Er moet, gezien de mededelingen daarover van pachtster en verpachtster tijdens de mondelinge behandeling in hoger beroep, van worden uitgegaan:
- dat het gaat om pacht van gebouwen (en niet van een hoeve) en
- dat partijen hebben bedoeld overeen te komen dat de pachtovereenkomst geldt voor de wettelijke duur van zes jaar en van rechtswege wordt verlengd met zes jaar (op grond van artikel 7:325 leden 1 en 5 en artikel 7:313 lid 2 van het Burgerlijk Wetboek).
De grondkamer is daar kennelijk ook van uitgegaan.
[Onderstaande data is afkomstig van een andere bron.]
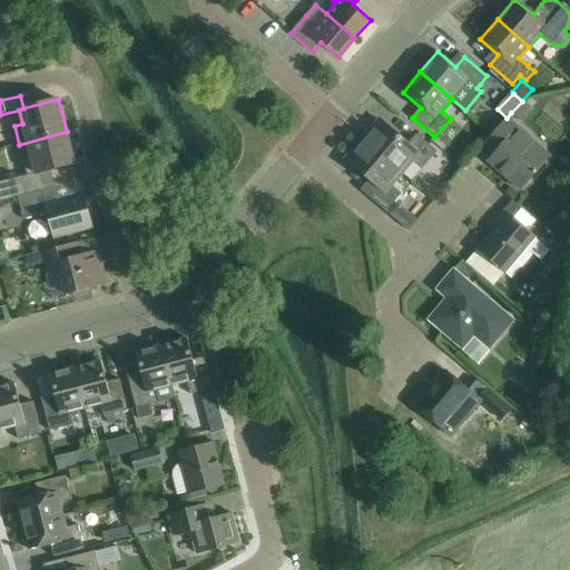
[(522,101),(511,112),(518,118),(529,106),(522,100),(522,101)]
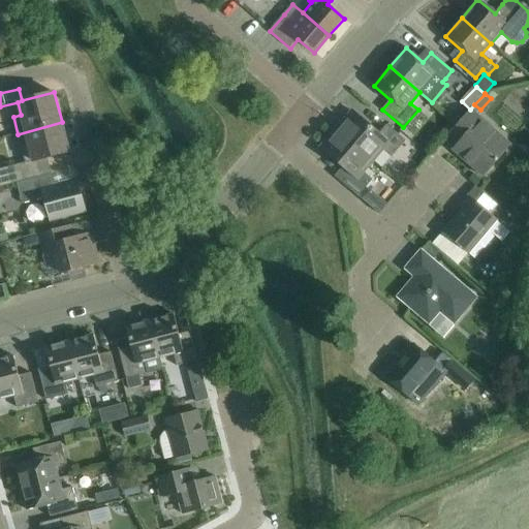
[(470,110),(448,134),(458,143),(453,149),(484,177),(506,150),(486,131),(490,126),(470,110)]
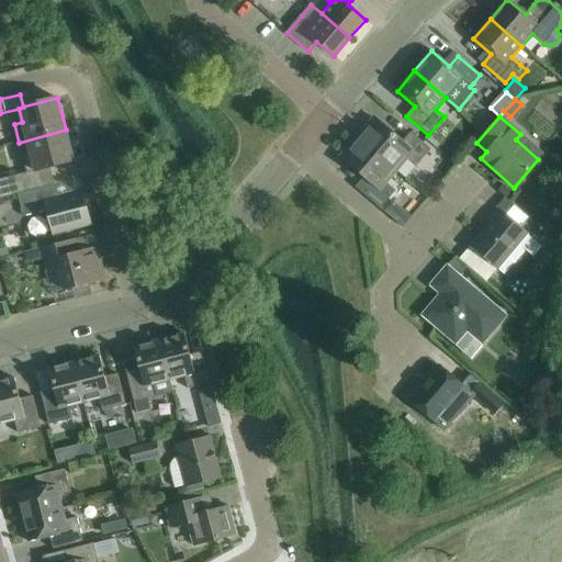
[(374,117),(357,137),(397,171),(407,159),(416,167),(431,150),(412,133),(403,143),(374,117)]
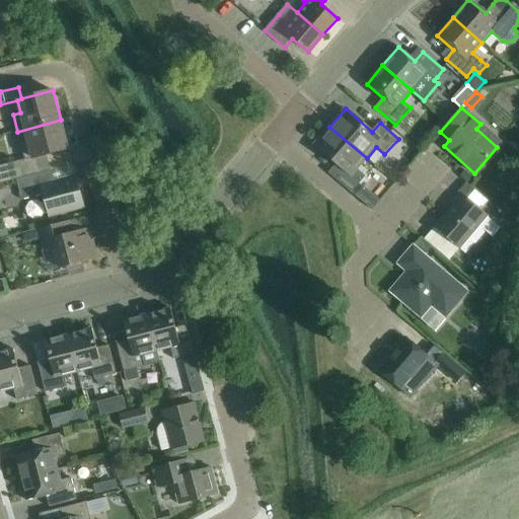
[(24,160),(0,165),(0,183),(17,179),(41,173),(36,158),(48,155),(68,149),(61,120),(17,132),(24,160)]
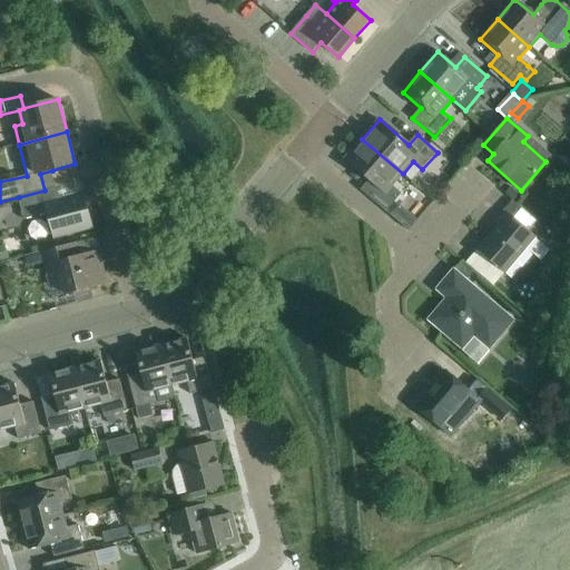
[(362,139),(345,159),(374,184),(366,194),(386,212),(402,194),(393,186),(403,174),(362,139)]
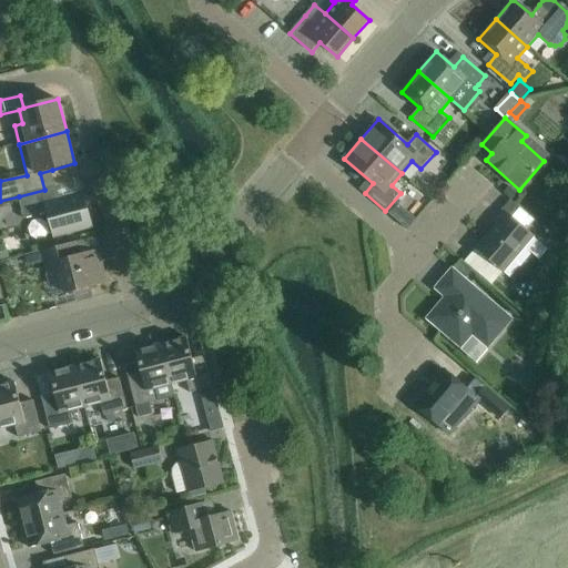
[(462,168),(453,161),(449,165),(457,172),(462,168)]
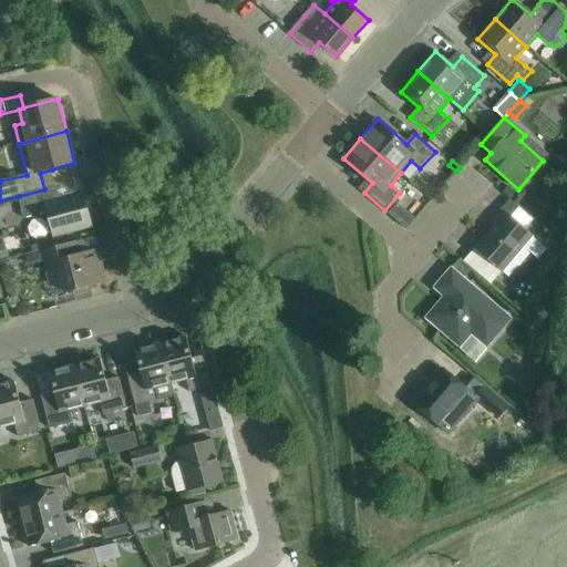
[(60,199),(57,186),(44,189),(19,196),(26,219),(49,214),(54,236),(91,226),(82,194),(60,199)]
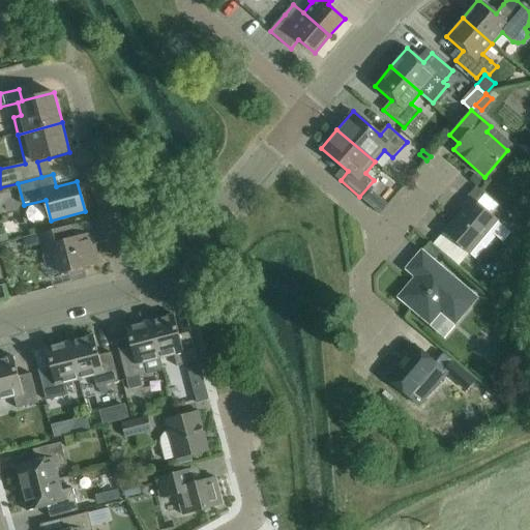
[(444,232),(434,244),(437,247),(452,261),(463,248),(470,255),(476,259),(496,236),(490,231),(499,221),(469,195),(460,206),(464,209),(444,232)]
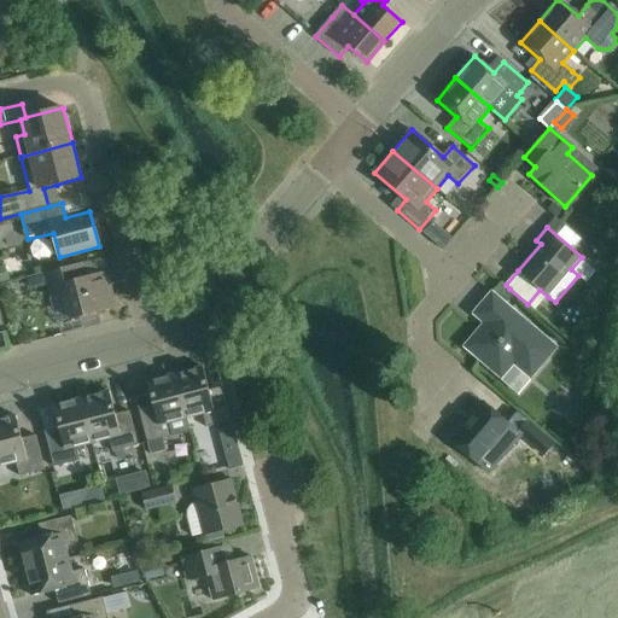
[(46,273),(27,278),(29,289),(48,284),(50,285),(53,299),(64,296),(70,319),(116,308),(109,280),(111,280),(109,273),(86,279),(81,263),(46,273)]
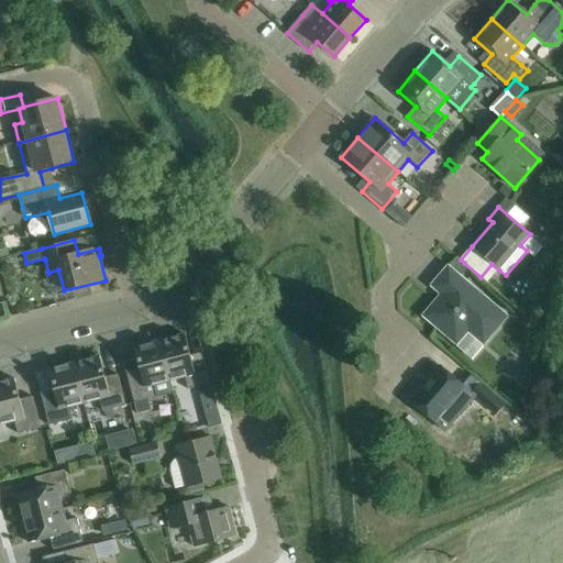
[(456,262),(450,268),(456,274),(461,277),(466,271),(456,262)]
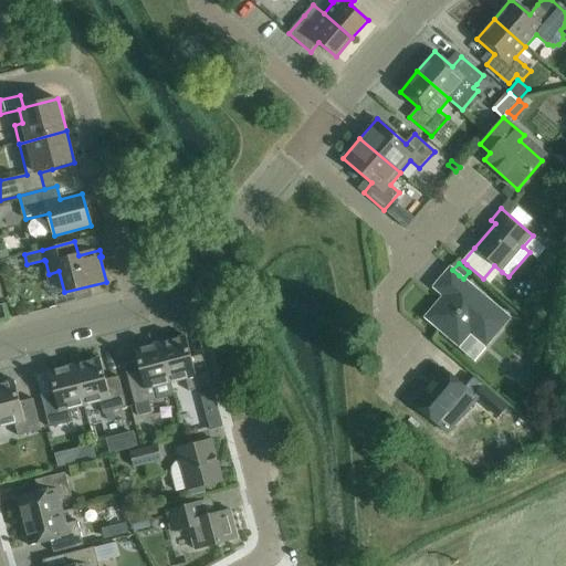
[(486,345),(510,318),(463,279),(459,275),(452,270),(451,269),(435,287),(444,296),(427,317),(459,345),(471,332),(486,345)]
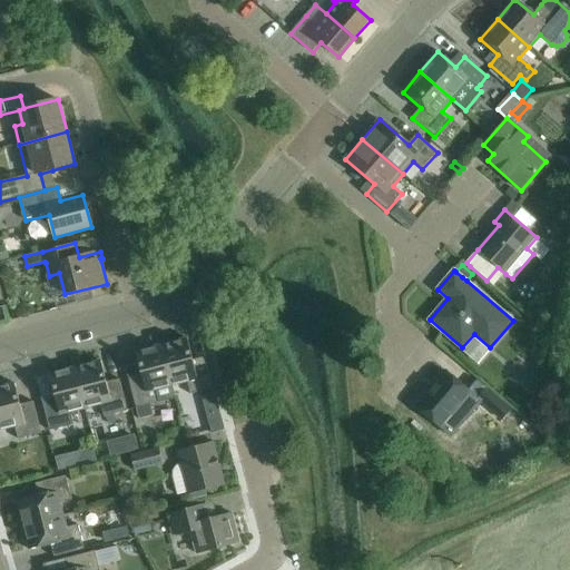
[(187,338),(161,345),(172,385),(187,382),(190,394),(214,389),(206,356),(193,361),(187,338)]
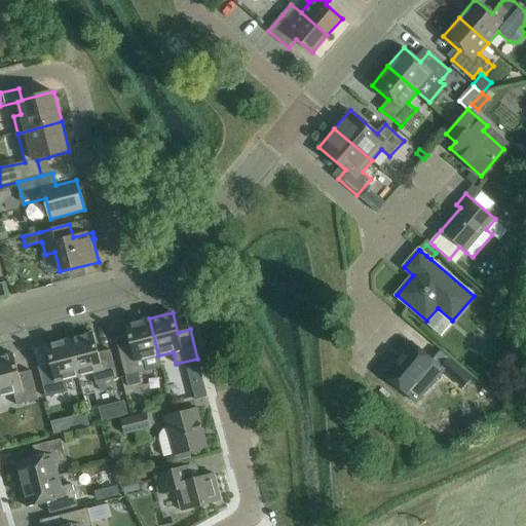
[(130,345),(118,348),(126,377),(128,387),(142,384),(139,374),(148,372),(161,368),(158,355),(149,318),(125,325),(130,345)]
Pachtster mag niet in hoger beroep komen
3.2
De eerste vraag die de Centrale Grondkamer moet beantwoorden is of pachtster in hoger beroep mag komen van de beschikking van de grondkamer. In juridische woorden gezegd is de vraag of pachtster ontvankelijk is in haar beroep.
3.3
De pachter mag geen beroep instellen als de grondkamer na een verzoek om goedkeuring van een pachtovereenkomst de overeengekomen pachtprijs heeft verlaagd (artikel 36 lid 3 van de Uitvoeringswet grondkamers).
3.4
De grondkamer heeft in dit geval na een verzoek om goedkeuring van de pachtovereenkomst de pachtprijs verlaagd. Pachtster mag dan ook geen beroep instellen. Pachtster heeft gesteld dat zij fiscaalrechtelijk belang erbij heeft dat de pachtprijs wordt verhoogd tot de overeengekomen pachtprijs, omdat zij als gevolg van de verlaging van de pachtprijs door de grondkamer hogere kosten heeft. Dit gestelde belang van pachtster rechtvaardigt echter niet dat voor pachtster een uitzondering wordt gemaakt op de hiervoor onder 3.3 genoemde wettelijke regel.
3.5
De Centrale Grondkamer zal pachtster daarom (hierna onder 4.) niet-ontvankelijk verklaren in haar beroep.
Pachtprijs
3.6
Verpachtster is wel ontvankelijk en zij keert zich tegen de vaststelling van de lagere pachtprijs dan partijen zijn overeengekomen. Zij wil dat de pachtovereenkomst wordt goedgekeurd met de afgesproken pachtprijs. De Centrale Grondkamer zal de pachtovereenkomst met die prijs goedkeuren.
3.7
Op grond van artikel 19 lid 2 van het Pachtprijzenbesluit 2007 wordt de hoogst toelaatbare pachtprijs voor de glasopstanden vastgesteld naar de jaarlijkse afschrijving en rente op grondslag van de vervangingswaarde rekening houdende met de gebruikswaarde. Bij de berekening van de hoogst toelaatbare pachtprijs is de grondkamer voor de afschrijvingsperiode van de kapitaalgoederen die tot het gepachte behoren, uitgegaan van een periode van 15 jaar gemiddeld.
3.8
Verpachtster is het ermee eens dat wordt uitgegaan van een afschrijvingsperiode van 15 jaar voor de kas (de glasopstanden) zelf. Voor de andere onderdelen van het gepachte (zoals de apparatuur en verlichting) moeten volgens verpachtster echter andere afschrijvingsperioden worden gebruikt, waarbij zij verwijst naar de afschrijvingsperioden zoals die zijn vermeld in de Kwantitatieve Informatie voor de glastuinbouw (KWIN Glastuinbouw) en de fiscale afschrijvingsnormen.
3.9
De Centrale Grondkamer is van oordeel dat bij de vaststelling van de hoogst toelaatbare pachtprijs op grond van 19 lid 2 van het Pachtprijzenbesluit 2007 niet kan worden uitgegaan van één gemiddelde afschrijvingsduur voor alle onderdelen van de gepachte glasopstanden. Bij die vaststelling moet voor de verschillende onderdelen van de gepachte glasopstanden worden uitgegaan van de bij het desbetreffende onderdeel behorende afschrijvingsduur.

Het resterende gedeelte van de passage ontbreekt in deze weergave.